E come “Adrian” mostra il suo retaggio dalla prima all’ultima nota, la programmatica “End Of Time” conclude degnamente la nostra estate conducendoci per mano su una via lastricata di ricordi e sensazioni evocate dall’immancabile registro di pianoforte, discreto ma deciso, che trova il suo interlocutore nella voce sofferta o in un guitar play infinitamente languido.

Con “End Of Time” si conclude l’ascolto di “All The Way”, in modo non diverso dal finire un romanzo tanto amato o richiudere un album pieno zeppo di bei ricordi e piacevoli sensazioni. Memorie e suggestioni perché “All The Way” rappresenta l’erede di quell’AOR più raffinato e solare che ritroviamo nei solchi di un LP dei Toto o nelle ballads più cullanti dei Journey, lasciando i pruriti adolescenziali all’hard rock e al glam metal più cotonato.

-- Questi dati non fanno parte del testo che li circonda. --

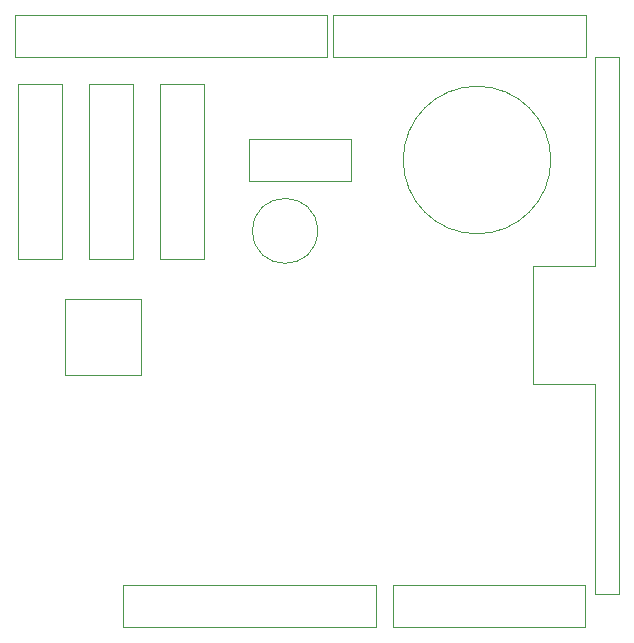
<source format=gbr>
%TF.GenerationSoftware,KiCad,Pcbnew,9.0.0*%
%TF.CreationDate,2025-03-04T02:14:33-07:00*%
%TF.ProjectId,bubble_detector_v2.1,62756262-6c65-45f6-9465-746563746f72,2.1*%
%TF.SameCoordinates,Original*%
%TF.FileFunction,Other,User*%
%FSLAX46Y46*%
G04 Gerber Fmt 4.6, Leading zero omitted, Abs format (unit mm)*
G04 Created by KiCad (PCBNEW 9.0.0) date 2025-03-04 02:14:33*
%MOMM*%
%LPD*%
G01*
G04 APERTURE LIST*
%ADD10C,0.050000*%
G04 APERTURE END LIST*
D10*
%TO.C,J1*%
X132410000Y-99570000D02*
X111060000Y-99570000D01*
X132410000Y-96020000D02*
X132410000Y-99570000D01*
X111060000Y-99570000D02*
X111060000Y-96020000D01*
X111060000Y-96020000D02*
X132410000Y-96020000D01*
%TO.C,J3*%
X150170000Y-99570000D02*
X133920000Y-99570000D01*
X150170000Y-96020000D02*
X150170000Y-99570000D01*
X133920000Y-99570000D02*
X133920000Y-96020000D01*
X133920000Y-96020000D02*
X150170000Y-96020000D01*
%TO.C,R3*%
X117850000Y-68400000D02*
X117850000Y-53600000D01*
X117850000Y-53600000D02*
X114150000Y-53600000D01*
X114150000Y-68400000D02*
X117850000Y-68400000D01*
X114150000Y-53600000D02*
X114150000Y-68400000D01*
%TO.C,C1*%
X127500000Y-66000000D02*
G75*
G02*
X122000000Y-66000000I-2750000J0D01*
G01*
X122000000Y-66000000D02*
G75*
G02*
X127500000Y-66000000I2750000J0D01*
G01*
%TO.C,LS1*%
X147250000Y-60000000D02*
G75*
G02*
X134750000Y-60000000I-6250000J0D01*
G01*
X134750000Y-60000000D02*
G75*
G02*
X147250000Y-60000000I6250000J0D01*
G01*
%TO.C,D1*%
X112580000Y-78210000D02*
X112580000Y-71790000D01*
X112580000Y-71790000D02*
X106150000Y-71790000D01*
X106150000Y-78210000D02*
X112580000Y-78210000D01*
X106150000Y-71790000D02*
X106150000Y-78210000D01*
%TO.C,J2*%
X128316000Y-51310000D02*
X101916000Y-51310000D01*
X128316000Y-47760000D02*
X128316000Y-51310000D01*
X101916000Y-51310000D02*
X101916000Y-47760000D01*
X101916000Y-47760000D02*
X128316000Y-47760000D01*
%TO.C,J4*%
X150190000Y-51310000D02*
X128840000Y-51310000D01*
X150190000Y-47760000D02*
X150190000Y-51310000D01*
X128840000Y-51310000D02*
X128840000Y-47760000D01*
X128840000Y-47760000D02*
X150190000Y-47760000D01*
%TO.C,R2*%
X111850000Y-68400000D02*
X111850000Y-53600000D01*
X111850000Y-53600000D02*
X108150000Y-53600000D01*
X108150000Y-68400000D02*
X111850000Y-68400000D01*
X108150000Y-53600000D02*
X108150000Y-68400000D01*
%TO.C,R1*%
X105850000Y-68400000D02*
X105850000Y-53600000D01*
X105850000Y-53600000D02*
X102150000Y-53600000D01*
X102150000Y-68400000D02*
X105850000Y-68400000D01*
X102150000Y-53600000D02*
X102150000Y-68400000D01*
%TO.C,M1*%
X130340000Y-61800000D02*
X130340000Y-58200000D01*
X130340000Y-58200000D02*
X121690000Y-58200000D01*
X121690000Y-61800000D02*
X130340000Y-61800000D01*
X121690000Y-58200000D02*
X121690000Y-61800000D01*
%TO.C,U1*%
X153000000Y-96750000D02*
X153000000Y-51250000D01*
X153000000Y-51250000D02*
X151000000Y-51250000D01*
X151000000Y-96750000D02*
X153000000Y-96750000D01*
X151000000Y-79000000D02*
X151000000Y-96750000D01*
X151000000Y-69000000D02*
X145750000Y-69000000D01*
X151000000Y-51250000D02*
X151000000Y-69000000D01*
X145750000Y-79000000D02*
X151000000Y-79000000D01*
X145750000Y-69000000D02*
X145750000Y-79000000D01*
%TD*%
M02*

</source>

In questo modo, gli State Of Salazar propongono uno stile maturo ed intimista, che non sopravvive con la ricetta “riff epidermico – ritornello catchy” ma presuppone un approccio meno impulsivo e più sentimentale, più poetico, basato su midtempos caldi ed enfatici. Non a caso, la rotta è indicata da un main vox perfettamente calibrato in ogni singolo pezzo, linee vocali che modellano la melodia, ora, con timbrica più calda ed accesa (di stampo “hard blues”), ora, più delicata, in modo che in una stessa canzone le tonalità siano fluenti e mai troppo statiche (pur prediligendo spesso il mood rallentato e romantico delle ballads). Così, la grande interpretazione di Nygren e l’elevato tecnicismo dei suoi compagni contribuiscono alla creazione di una setlist ammaliante e levigata, eliminando la presenza di evidenti filler, con il risultato di lasciare soddisfatti fino all’ultima canzone (ferma restando la distinzione tra brani eccellenti e pezzi semplicemente ottimi). E’ consigliabile, dunque, ascoltare l’album nella sua interezza per assaporarne tutte le sgargianti sfumature. D’altra parte, forse, il difetto più grande di “All The Way” (assieme all’assenza di sostanziali novità) è un’eccessiva mancanza di parti più hard’n’roll oriented, ed i rockers alla ricerca di emozioni più spicce e dirette potrebbero stancarsi di essere cullati da tanta controllata, soave melodia.

Una “mancanza” che probabilmente non disturberà coloro che amano l’AOR, perché se cercate la vera essenza di questa musica la troverete di certo in “All The Way”.